JOOSTENS, PAUL

Paul Joostens

Paul Joostens ( June 18, 1889 Antwerp, Belgium – March 24, 1960 Antwerp, Belgium) was an painter and draftsman.

Paul Joostens wanted to be an architect, but after studying at the Royal Academy of Fine Arts in Antwerp and the NHISKA, he joined the avant-garde.

Around 1916 he painted cubist works and from 1919, Dadaist collages and abstract objects with materials of recovery in the style of Kurt Schwitters. With the Belgian Dadaists (Paul Neuhuys, Willy Koninck), he violently criticizes the established order, whatever it may be.

His friends are then the poet Paul van Ostaijen and the brothers Floris and Oscar Jespers. Together they found De bond zonder gezegeld paper.
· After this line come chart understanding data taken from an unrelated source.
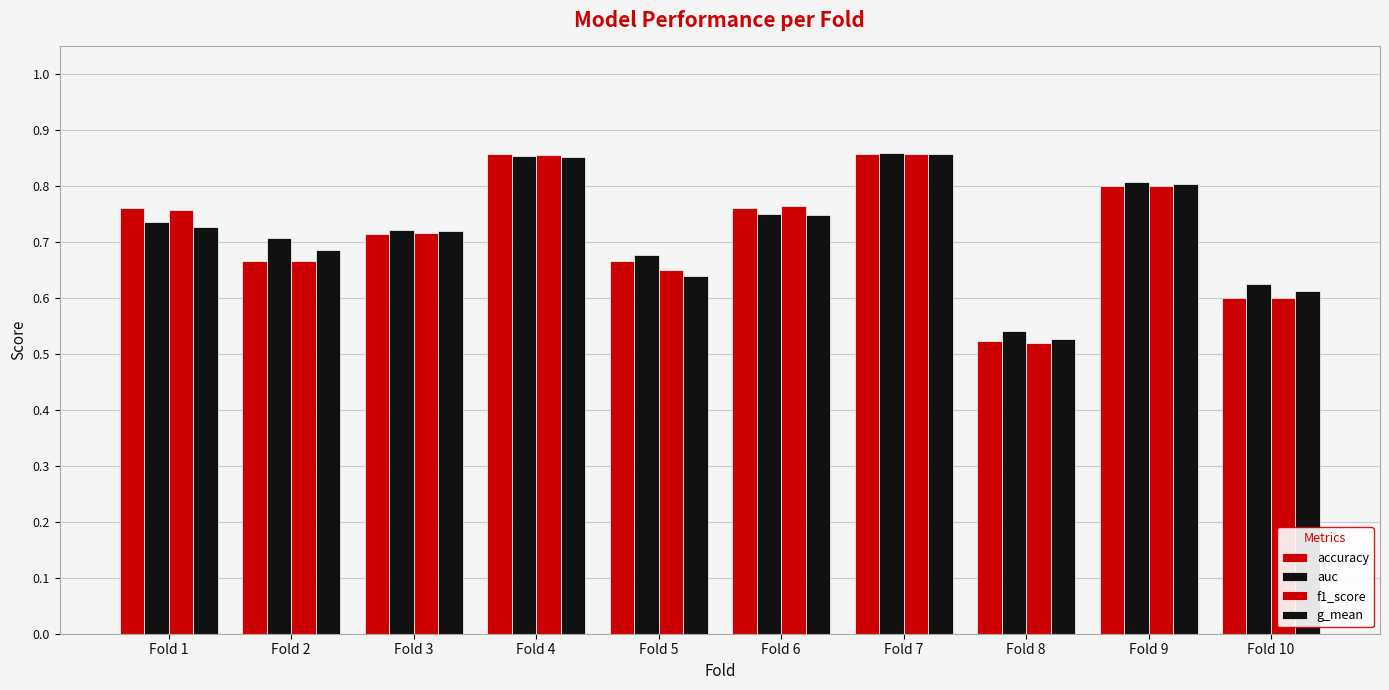

At Fold 3, list the series in order from smallest to largest.

accuracy, f1_score, g_mean, auc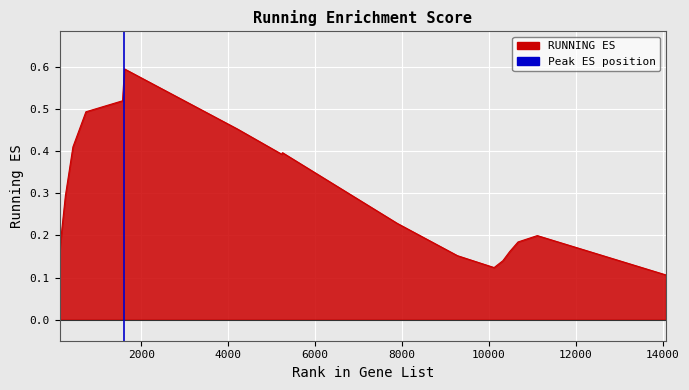

What is the value of the 6th point from the left?

0.6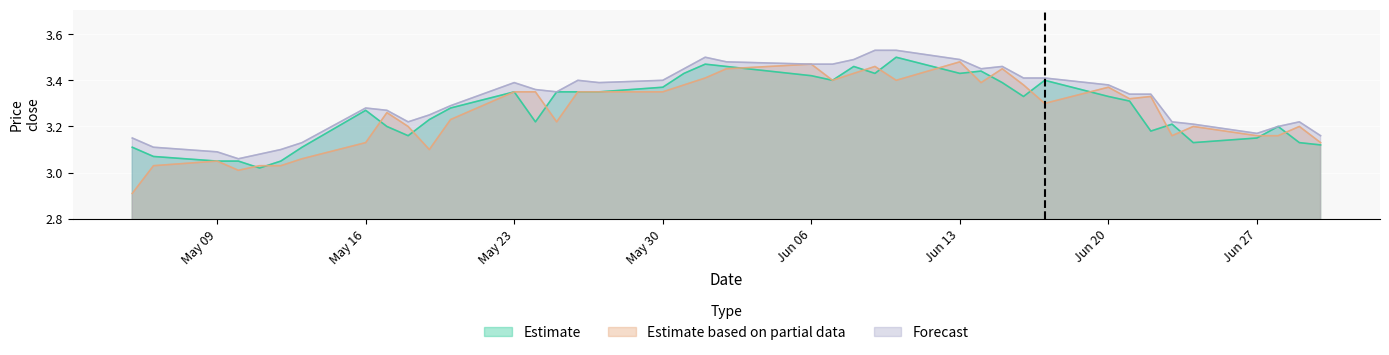

How many interior local valleys does the Estimate based on partial data series have?

9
Around 1925 he turned his back on the avant-garde, broke with his friends and created his own style, the “Gothic Joosten”. Inspired by Hans Memling and the Flemish Primitives, he painted numerous Madonnas and religious scenes. He then joined the art circle of religious inspiration De Pelgrim (Le Pèlerin) which aims to promote Catholic art in all its forms. However, he also paints and draws sensual young girls from the popular districts of Antwerp, which he calls his Poezeloezen. This theme will haunt his entire life. He makes collages of photographs and writes poems, diaries and other texts that have generally remained unpublished.

In the 1950s, he resumed his Dadaist assemblages. His fiery nature leads him to an isolation which he expresses in dark anthracite drawings. He died miserly and lonely.